ICICI Bank shares drop 3% as RBI provision overshadows CEO extension

shares fell 3.03 per cent to ₹1,368.10 on Monday afternoon, despite brokerages maintaining a positive outlook following the bank’s mixed third-quarter results and the announcement of CEO Sandeep Bakhshi’s tenure extension.

The stock traded in a range of ₹1,360-1,400 during the session, with sell orders dominating at 64.86 per cent against 35.14 per cent buy orders. Trading volumes remained robust at 130.33 lakh shares, valued at ₹1,788 crore.

The market reaction comes after ICICI Bank reported a profit after tax of ₹11,320 crore for Q3FY26, down 4 per cent year-on-year and 8.4 per cent quarter-on-quarter. The decline was primarily driven by an unexpected RBI-mandated standard asset provision of ₹1,283 crore on an agri priority sector credit portfolio worth ₹20,000-25,000 crore, flagged during the regulator’s annual supervisory review for non-compliance with priority sector norms.

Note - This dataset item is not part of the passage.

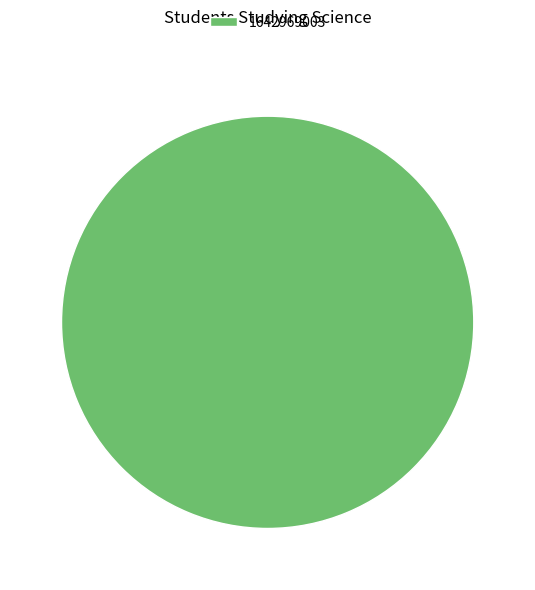

Is there any slice that represents more than half of the pie?

Yes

Leading brokerages have retained their buy ratings despite the provision impact. Anand Rathi maintained its buy recommendation with a target price of ₹1,713, valuing the core bank at 2.5 times FY28 price-to-adjusted book value. Systematix Institutional Equities raised its target to ₹1,770 from ₹1,590, while SBI Securities pegged fair value at ₹1,700-1,750. All three firms highlighted the board’s approval of Bakhshi’s two-year extension until October 2028 as a significant positive, removing a major overhang.

Analysts noted that excluding one-time provisions, core pre-provisioning operating profit grew 6-7 per cent year-on-year. Credit growth accelerated to 11.5 per cent annually, while net interest margins remained stable at 4.30 per cent. Asset quality stayed resilient with gross non-performing assets at 1.53 per cent.

However, concerns persist around elevated credit costs in coming quarters as the bank works toward regularising the flagged agri portfolio. The stock is currently trading at a price-to-book multiple of 3.0 times FY26 estimated book value.